CR impinges on multiple signaling pathways that regulate growth, metabolism, oxidative stress response, damage repair, inflammation, autophagy, and proteostasis, to modulate the aging process. The relationship between calorie intake and longevity follows a U-shaped curve, dietary excess and malnutrition both negatively impact survival. Between the extremities there is an inverse linear relationship between lifespan and calorie/energy intake, suggesting that adaptive metabolism is a key component in the response to CR. Caloric restriction as an intervention is likely to be very difficult to implement in humans. Indeed the goal of CR research is to figure out how it works, not to promote it as a lifestyle. In order to gain the beneficial effects of CR without the restriction of calories, a number of nutraceuticals and established drugs are being explored as a means to mimic the effects of CR. The National Institute on Aging (NIA) has created the Interventions Testing Program (ITP) to investigate treatments with the potential to extend lifespan and delay age-related disease and dysfunction. To date several effective compounds have been identified some of which have been used in human clinical applications such as rapamycin (inhibitor of mTOR), metformin (activator of AMPK), and others that are only recently being applied in human studies such as resveratrol (activator of AMPK and SIRT1).

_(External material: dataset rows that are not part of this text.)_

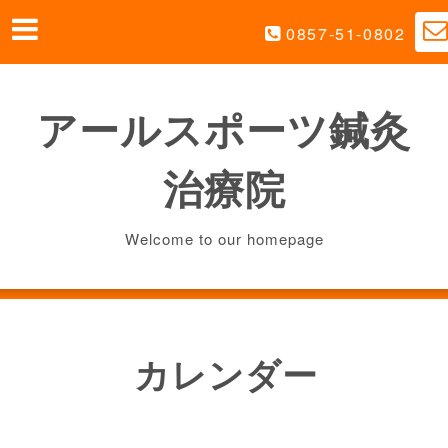
0857-51-0802
アールスポーツ鍼灸
治療院
Welcome to our homepage
カレンダー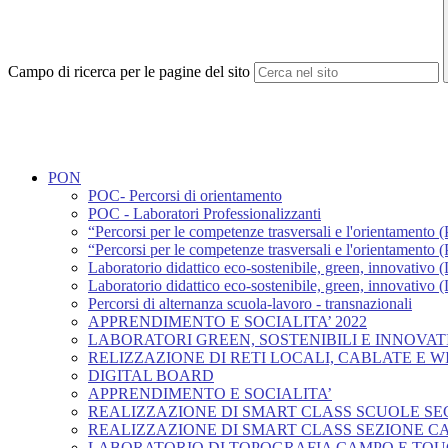
Campo di ricerca per le pagine del sito
PON
POC- Percorsi di orientamento
POC - Laboratori Professionalizzanti
“Percorsi per le competenze trasversali e l'orientamento 
“Percorsi per le competenze trasversali e l'orientamento 
Laboratorio didattico eco-sostenibile, green, innovativo 
Laboratorio didattico eco-sostenibile, green, innovativo 
Percorsi di alternanza scuola-lavoro - transnazionali
APPRENDIMENTO E SOCIALITA’ 2022
LABORATORI GREEN, SOSTENIBILI E INNOVAT
RELIZZAZIONE DI RETI LOCALI, CABLATE E W
DIGITAL BOARD
APPRENDIMENTO E SOCIALITA’
REALIZZAZIONE DI SMART CLASS SCUOLE S
REALIZZAZIONE DI SMART CLASS SEZIONE 
LABORATORIO DI TOPOGRAFIA CAMPO E TO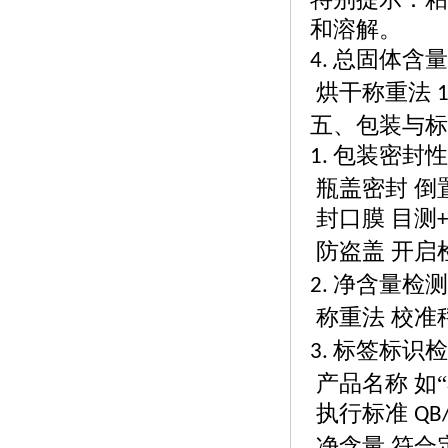
和溶解。
总固体含量
4.
烘干称重法
五、包装与标
包装密封性
1.
瓶盖密封
倒
封口膜
目测
+
防盗盖
开启
净含量检测
2.
称重法
校准
标签标识检
3.
产品名称
如
执行标准
QB
净含量
符合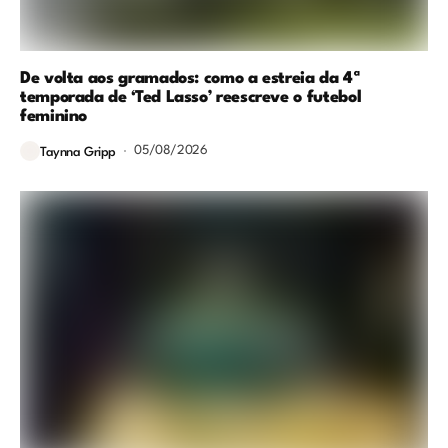
De volta aos gramados: como a estreia da 4ª
temporada de ‘Ted Lasso’ reescreve o futebol
feminino
05/08/2026
Taynna Gripp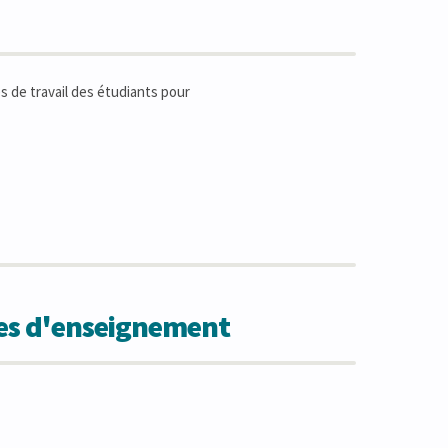
 de travail des étudiants pour
des d'enseignement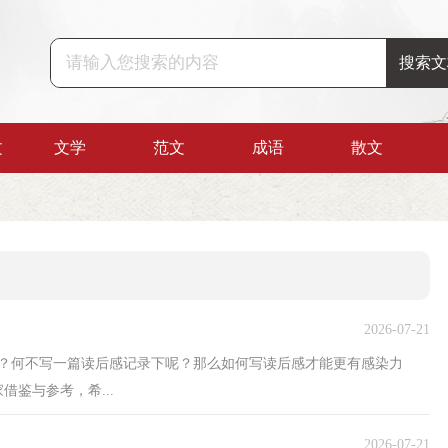
文
文学
范文
成语
散文
2026-07-21
呢？何不写一篇读后感记录下呢？那么如何写读后感才能更有感染力
鉴与参考，希...
2026-07-21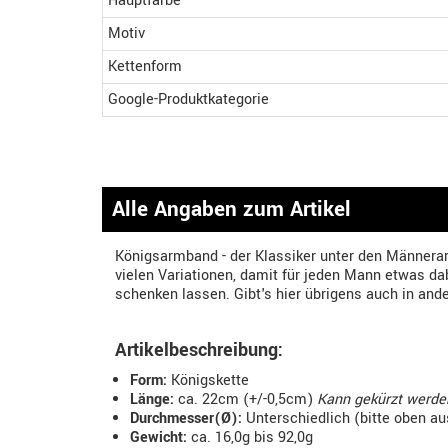
Hauptfarbe
Motiv
Kettenform
Google-Produktkategorie
Alle Angaben zum Artikel
Königsarmband - der Klassiker unter den Männera
vielen Variationen, damit für jeden Mann etwas dab
schenken lassen. Gibt's hier übrigens auch in and
Artikelbeschreibung:
Form:
Königskette
Länge:
ca. 22cm (+/-0,5cm)
Kann gekürzt werde
Durchmesser(Ø):
Unterschiedlich (bitte oben a
Gewicht:
ca. 16,0g bis 92,0g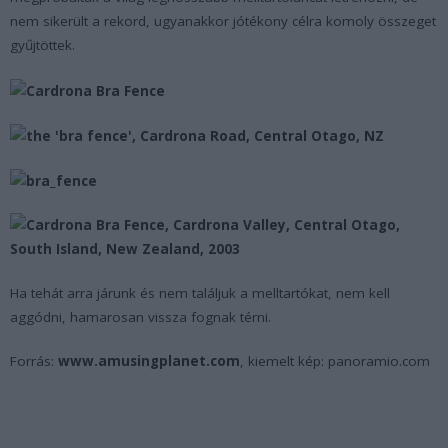
nem sikerült a rekord, ugyanakkor jótékony célra komoly összeget
gyűjtöttek.
Ha tehát arra járunk és nem találjuk a melltartókat, nem kell
aggódni, hamarosan vissza fognak térni.
Forrás:
www.amusingplanet.com
, kiemelt kép: panoramio.com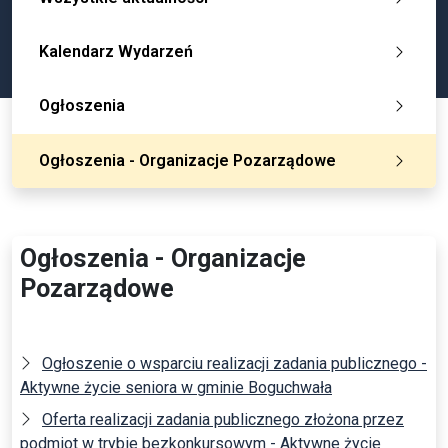
Kalendarz Wydarzeń
Ogłoszenia
Ogłoszenia - Organizacje Pozarządowe
Ogłoszenia - Organizacje
Pozarządowe
Ogłoszenie o wsparciu realizacji zadania publicznego -
Aktywne życie seniora w gminie Boguchwała
Oferta realizacji zadania publicznego złożona przez
podmiot w trybie bezkonkursowym - Aktywne życie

Aging research has entered a very exciting period where traditional scientific approaches to understanding the biology of aging are converging with clinical research and epidemiology. Technological advances in the last few decades have brought aging research to a place that could not even have been imagined back in the days when the establishment of the National Institute on Aging first officially recognized the science of aging. We have already seen the identification of genes and biomarkers associated with healthy aging and exceptional aging, and studies in laboratory animals have laid out a rich framework of factors that have established roles in regulation of longevity.

Outstanding questions include the molecular basis for the role of energy metabolism in aging. How do differences in mitochondrial function create vulnerability to disease? How do defects in mitochondrial efficiency and adaptation arise? To what extent do minor differences in energetic capacity or fuel utilization influence other cellular functions? What networks within the cell are responsive to these relatively small age-related changes? Another important avenue of investigation is the role of lipid metabolism in aging and disease vulnerability. Lipid transport and lipid handling are common themes in human and laboratory aging studies, and differences in lipid metabolism have been strongly implicated in the mechanisms of CR, but how does this translate to a change in disease vulnerability as a function of age?

Taking a broader view, it will be necessary to distinguish between events that are coincident with aging and those that are driving aging. Does aging arise first within discrete systems or is it orchestrated simultaneously across systems? To what extent are failures in individual processes such as repair or induction of senescence responsible for age-related disease vulnerability? To resolve these and other questions future directions must include synergistic collaborative efforts focused on aligning insights from human and laboratory aging studies. Caloric restriction research will also have a role to play, where interdisciplinary approaches can be brought to bear to determine the molecular details of CR’s mechanisms and thereby identify the most promising candidate factors for targeted intervention.